Figure 6 consists of AI life cycle along with machine learning ML pipeline as described by the new ISO/ IEC 23053 standard. This standard adds some properties and regulations to AI concerning risk management, governance, security, privacy, accountability, transparency, explainability, safety, resilience, robustness and fairness.
Figure 5 shows that AI life cycle is made up of seven stages which are inception, design and development, verification and validation, deployment, operation and monitoring, re-evaluate, and retirement. These stages are mapped into this paper’s research framework. Moreover, the ML pipeline cycle consists of six stages, which are data acquisition, data preparation, modeling, verification and validation, model deployment and operation.
ISO/IEC 23053 includes several important aspects that should be considered throughout the AI life cycle and ML pipeline, like risk management, governance, security, privacy, accountability, transparency, explainability, safety, resilience, robustness, and fairness [23]. These aspects are crucial for responsible and ethical AI development and deployment.

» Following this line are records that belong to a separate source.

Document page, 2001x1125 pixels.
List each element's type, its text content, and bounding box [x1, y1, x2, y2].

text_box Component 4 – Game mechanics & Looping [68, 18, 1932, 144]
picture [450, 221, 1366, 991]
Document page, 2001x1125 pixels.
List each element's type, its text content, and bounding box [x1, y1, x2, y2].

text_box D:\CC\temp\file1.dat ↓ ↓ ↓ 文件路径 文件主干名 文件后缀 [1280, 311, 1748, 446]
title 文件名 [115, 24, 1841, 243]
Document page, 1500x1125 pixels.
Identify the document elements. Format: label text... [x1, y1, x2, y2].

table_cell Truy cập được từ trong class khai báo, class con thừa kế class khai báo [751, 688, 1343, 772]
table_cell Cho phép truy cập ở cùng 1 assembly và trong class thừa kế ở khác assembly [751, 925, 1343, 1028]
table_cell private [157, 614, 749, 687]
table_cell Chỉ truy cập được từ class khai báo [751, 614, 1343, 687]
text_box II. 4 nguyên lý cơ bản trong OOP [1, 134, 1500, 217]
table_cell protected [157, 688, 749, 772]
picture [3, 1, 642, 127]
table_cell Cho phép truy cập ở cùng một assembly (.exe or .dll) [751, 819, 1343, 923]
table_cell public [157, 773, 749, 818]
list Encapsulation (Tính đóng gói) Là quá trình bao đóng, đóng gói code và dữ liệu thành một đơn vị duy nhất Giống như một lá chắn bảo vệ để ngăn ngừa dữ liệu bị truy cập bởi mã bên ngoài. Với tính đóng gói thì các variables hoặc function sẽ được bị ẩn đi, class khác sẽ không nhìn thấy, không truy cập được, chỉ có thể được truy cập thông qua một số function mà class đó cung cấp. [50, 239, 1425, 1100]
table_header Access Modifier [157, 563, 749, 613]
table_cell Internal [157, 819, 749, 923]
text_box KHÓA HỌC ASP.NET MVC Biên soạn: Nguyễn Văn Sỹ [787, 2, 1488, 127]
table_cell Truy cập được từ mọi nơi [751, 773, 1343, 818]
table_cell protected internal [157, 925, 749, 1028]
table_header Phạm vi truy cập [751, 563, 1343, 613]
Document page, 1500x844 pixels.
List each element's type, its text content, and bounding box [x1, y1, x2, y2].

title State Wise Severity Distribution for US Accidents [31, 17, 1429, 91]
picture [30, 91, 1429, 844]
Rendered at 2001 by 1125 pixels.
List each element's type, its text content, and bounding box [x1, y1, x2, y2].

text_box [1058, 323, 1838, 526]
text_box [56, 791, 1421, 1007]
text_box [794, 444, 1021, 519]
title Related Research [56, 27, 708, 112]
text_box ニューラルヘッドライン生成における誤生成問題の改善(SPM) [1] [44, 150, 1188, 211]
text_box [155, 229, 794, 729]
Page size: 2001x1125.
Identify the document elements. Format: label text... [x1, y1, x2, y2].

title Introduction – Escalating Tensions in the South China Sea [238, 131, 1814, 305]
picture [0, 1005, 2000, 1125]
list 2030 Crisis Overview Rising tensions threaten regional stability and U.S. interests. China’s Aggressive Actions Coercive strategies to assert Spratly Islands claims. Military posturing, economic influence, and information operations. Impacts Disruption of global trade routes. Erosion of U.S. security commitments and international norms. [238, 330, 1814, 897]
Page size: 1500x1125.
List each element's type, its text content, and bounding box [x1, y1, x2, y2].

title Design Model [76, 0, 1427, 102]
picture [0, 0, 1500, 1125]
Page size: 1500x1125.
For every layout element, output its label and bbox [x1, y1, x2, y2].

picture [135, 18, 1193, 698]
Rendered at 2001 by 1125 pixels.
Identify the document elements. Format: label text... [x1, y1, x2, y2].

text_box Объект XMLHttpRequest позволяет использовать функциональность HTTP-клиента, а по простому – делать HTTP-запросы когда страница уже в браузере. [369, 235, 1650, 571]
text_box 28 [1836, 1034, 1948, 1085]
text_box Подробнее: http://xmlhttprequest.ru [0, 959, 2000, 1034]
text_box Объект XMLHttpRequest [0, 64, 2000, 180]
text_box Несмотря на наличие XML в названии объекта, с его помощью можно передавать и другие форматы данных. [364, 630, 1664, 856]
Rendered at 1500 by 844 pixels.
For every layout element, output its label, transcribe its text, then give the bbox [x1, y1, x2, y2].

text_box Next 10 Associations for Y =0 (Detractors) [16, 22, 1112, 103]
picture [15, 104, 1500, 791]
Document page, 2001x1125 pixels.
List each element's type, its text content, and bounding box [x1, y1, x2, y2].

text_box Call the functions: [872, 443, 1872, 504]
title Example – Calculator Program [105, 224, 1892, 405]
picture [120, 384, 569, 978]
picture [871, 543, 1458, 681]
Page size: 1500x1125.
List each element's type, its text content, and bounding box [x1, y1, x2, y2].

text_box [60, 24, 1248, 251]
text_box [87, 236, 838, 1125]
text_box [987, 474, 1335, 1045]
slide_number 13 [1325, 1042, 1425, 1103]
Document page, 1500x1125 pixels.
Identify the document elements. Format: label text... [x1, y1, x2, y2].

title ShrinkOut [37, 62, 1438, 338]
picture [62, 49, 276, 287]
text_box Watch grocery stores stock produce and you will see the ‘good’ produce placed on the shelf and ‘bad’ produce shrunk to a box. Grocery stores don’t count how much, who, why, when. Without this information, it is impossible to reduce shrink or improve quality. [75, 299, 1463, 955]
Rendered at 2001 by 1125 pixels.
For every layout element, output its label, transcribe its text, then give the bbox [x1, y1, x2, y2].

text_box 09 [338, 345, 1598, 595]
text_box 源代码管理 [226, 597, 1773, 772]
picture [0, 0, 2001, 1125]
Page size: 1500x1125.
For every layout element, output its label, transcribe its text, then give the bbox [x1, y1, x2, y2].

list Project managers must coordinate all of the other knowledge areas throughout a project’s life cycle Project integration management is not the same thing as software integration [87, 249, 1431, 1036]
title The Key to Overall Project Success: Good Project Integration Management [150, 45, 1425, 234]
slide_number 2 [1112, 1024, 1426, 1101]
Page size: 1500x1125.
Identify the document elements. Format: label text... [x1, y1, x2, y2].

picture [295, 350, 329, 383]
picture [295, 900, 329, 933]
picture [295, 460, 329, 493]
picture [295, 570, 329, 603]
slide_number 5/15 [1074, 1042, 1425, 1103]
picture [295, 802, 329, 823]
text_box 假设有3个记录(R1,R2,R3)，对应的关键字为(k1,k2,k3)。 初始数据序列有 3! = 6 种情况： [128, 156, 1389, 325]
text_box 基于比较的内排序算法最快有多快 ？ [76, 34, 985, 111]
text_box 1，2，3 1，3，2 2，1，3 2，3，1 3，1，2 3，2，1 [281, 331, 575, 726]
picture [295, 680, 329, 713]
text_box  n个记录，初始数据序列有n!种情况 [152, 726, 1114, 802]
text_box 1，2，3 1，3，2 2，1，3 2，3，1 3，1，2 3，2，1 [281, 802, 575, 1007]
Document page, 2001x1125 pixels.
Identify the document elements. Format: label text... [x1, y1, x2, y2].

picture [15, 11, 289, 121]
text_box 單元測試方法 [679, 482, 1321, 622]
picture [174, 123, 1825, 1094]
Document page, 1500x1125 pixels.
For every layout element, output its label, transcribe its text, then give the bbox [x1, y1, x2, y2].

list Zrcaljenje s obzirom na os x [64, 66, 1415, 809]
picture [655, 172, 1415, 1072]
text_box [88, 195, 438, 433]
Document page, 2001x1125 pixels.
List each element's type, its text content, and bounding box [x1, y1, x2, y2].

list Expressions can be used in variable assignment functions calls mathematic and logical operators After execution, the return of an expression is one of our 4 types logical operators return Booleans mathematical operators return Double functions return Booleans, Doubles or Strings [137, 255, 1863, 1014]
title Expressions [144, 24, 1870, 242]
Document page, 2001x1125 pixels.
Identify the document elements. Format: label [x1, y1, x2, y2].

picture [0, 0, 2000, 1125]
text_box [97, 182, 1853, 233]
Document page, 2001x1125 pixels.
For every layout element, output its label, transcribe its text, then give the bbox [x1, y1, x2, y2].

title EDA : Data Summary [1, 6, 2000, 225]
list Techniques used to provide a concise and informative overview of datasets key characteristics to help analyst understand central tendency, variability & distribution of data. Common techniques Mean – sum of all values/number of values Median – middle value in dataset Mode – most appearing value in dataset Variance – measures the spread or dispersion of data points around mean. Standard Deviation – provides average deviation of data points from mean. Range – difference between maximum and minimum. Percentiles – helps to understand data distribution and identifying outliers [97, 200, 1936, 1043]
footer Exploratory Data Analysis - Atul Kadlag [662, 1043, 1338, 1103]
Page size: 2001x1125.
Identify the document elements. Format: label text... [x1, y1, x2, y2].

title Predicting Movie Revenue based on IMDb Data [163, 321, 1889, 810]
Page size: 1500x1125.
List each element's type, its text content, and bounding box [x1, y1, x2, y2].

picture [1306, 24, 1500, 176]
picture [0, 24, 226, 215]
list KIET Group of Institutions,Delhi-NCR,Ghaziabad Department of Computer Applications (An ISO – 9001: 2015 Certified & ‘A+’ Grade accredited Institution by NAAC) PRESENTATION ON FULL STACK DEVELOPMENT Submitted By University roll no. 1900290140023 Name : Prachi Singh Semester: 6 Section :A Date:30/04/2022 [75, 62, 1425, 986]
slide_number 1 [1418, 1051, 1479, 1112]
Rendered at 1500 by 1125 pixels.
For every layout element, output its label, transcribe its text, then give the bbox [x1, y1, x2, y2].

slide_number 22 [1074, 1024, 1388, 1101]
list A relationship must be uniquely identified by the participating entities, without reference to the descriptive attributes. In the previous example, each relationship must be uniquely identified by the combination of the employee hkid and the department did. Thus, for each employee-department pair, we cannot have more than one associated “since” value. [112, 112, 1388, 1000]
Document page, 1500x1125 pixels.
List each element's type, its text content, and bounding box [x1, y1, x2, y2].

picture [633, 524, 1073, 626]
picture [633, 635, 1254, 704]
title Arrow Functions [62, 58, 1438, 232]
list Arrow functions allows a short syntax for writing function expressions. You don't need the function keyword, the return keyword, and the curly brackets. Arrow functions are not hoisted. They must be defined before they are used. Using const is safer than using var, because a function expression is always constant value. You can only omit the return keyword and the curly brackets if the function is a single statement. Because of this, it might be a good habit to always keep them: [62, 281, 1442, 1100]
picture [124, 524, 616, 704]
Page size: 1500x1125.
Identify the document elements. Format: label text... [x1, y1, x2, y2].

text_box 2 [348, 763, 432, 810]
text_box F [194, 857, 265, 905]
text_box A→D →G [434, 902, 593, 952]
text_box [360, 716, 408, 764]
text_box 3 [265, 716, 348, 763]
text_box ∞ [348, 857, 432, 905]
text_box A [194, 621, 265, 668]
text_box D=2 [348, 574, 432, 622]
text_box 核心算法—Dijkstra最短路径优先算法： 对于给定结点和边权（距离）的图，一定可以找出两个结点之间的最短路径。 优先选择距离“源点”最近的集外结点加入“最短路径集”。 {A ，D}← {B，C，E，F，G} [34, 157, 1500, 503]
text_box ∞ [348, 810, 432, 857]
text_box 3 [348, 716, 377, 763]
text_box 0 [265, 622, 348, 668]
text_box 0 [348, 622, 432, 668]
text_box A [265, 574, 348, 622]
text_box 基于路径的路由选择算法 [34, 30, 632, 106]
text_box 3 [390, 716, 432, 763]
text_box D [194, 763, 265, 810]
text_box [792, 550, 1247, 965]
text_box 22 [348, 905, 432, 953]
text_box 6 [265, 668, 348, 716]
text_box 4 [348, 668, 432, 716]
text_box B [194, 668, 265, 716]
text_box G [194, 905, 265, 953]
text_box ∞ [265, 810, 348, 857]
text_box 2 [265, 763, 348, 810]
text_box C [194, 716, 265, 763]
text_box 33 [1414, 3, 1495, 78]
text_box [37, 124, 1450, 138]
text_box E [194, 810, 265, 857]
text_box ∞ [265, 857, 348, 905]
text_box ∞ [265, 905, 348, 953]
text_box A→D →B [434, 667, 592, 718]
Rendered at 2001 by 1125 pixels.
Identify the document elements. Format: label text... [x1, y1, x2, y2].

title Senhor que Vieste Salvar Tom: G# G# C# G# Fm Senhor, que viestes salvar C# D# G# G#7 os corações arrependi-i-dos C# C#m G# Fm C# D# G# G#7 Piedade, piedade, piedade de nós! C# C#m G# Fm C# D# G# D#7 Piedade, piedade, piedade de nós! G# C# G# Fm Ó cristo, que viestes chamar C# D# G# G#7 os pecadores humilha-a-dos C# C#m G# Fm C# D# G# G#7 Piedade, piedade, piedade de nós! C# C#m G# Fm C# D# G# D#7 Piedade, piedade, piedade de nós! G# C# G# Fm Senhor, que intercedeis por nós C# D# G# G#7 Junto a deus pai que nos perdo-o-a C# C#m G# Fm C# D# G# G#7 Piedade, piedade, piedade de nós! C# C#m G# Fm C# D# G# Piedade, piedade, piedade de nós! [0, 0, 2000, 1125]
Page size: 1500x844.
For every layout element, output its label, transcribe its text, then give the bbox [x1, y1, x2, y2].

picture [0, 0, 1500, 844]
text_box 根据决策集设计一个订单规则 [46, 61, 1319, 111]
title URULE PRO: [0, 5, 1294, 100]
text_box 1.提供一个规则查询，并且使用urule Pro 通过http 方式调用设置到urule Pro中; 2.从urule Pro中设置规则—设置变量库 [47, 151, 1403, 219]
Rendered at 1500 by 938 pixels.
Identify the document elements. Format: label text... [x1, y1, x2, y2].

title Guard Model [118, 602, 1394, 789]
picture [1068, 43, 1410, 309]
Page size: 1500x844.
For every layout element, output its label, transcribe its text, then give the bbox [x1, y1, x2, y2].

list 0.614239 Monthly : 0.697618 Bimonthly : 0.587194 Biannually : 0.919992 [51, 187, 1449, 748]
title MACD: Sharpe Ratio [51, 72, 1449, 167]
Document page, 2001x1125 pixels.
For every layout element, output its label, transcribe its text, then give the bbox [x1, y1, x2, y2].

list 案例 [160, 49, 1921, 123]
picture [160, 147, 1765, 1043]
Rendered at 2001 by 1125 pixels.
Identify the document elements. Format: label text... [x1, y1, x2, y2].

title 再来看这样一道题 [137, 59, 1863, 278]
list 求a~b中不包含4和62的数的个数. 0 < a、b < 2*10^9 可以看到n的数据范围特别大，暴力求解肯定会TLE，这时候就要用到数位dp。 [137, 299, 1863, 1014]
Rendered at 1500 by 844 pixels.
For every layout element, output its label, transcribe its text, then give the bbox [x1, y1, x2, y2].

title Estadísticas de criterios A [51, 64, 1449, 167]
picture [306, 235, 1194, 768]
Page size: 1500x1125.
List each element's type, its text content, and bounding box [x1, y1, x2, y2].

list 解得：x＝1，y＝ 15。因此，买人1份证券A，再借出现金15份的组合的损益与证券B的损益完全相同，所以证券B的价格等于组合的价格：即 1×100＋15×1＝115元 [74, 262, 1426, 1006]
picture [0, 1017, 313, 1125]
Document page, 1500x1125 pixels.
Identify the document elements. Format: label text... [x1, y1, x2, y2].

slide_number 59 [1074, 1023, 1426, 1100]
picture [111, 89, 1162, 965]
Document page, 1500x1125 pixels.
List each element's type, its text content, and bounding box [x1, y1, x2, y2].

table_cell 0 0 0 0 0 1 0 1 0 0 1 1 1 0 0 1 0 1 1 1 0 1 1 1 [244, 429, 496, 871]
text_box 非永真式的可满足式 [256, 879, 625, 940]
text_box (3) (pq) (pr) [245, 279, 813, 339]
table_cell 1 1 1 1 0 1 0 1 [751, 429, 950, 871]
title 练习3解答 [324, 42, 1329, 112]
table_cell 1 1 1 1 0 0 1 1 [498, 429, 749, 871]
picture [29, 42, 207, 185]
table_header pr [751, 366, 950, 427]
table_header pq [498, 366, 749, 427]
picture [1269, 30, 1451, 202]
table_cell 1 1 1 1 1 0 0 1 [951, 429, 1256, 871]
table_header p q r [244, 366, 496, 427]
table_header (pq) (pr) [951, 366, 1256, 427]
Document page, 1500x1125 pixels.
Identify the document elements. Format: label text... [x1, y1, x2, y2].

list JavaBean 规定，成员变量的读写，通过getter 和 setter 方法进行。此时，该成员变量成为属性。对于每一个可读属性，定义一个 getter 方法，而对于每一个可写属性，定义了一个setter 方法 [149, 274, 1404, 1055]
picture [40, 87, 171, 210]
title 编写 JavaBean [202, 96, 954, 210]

ISO/IEC 23053 seeks to promote responsible and ethical AI development and deployment. This standardization effort helps establish a common framework for AI development that can be adopted by organizations and industries to ensure the reliability, safety, and fairness of AI systems.
After reviewing literature papers about business excellence models (EFQM), artificial intelligence and machine learning, gaps are introduced. The main gap lies in integrating artificial intelligence into EFQM business excellence model to enhance operational excellence. Few papers were found studying the effect of artificial intelligence on operational excellence. Some papers mentioned the AI effect on economy, and marketing. Dirican C. stated the effects of artificial intelligence on business and economy. He also mentioned the human replacement by robots. The AI invasion will result in higher rate of unemployment, which will affect the economy [17]. So, this research paper’s framework:
Enriches the knowledge body by injecting AI into business excellence models (EFQM);
Enhances operational excellence;
Is applied to any sector worldwide;
Saves time and money before applying to EFQM excellence award.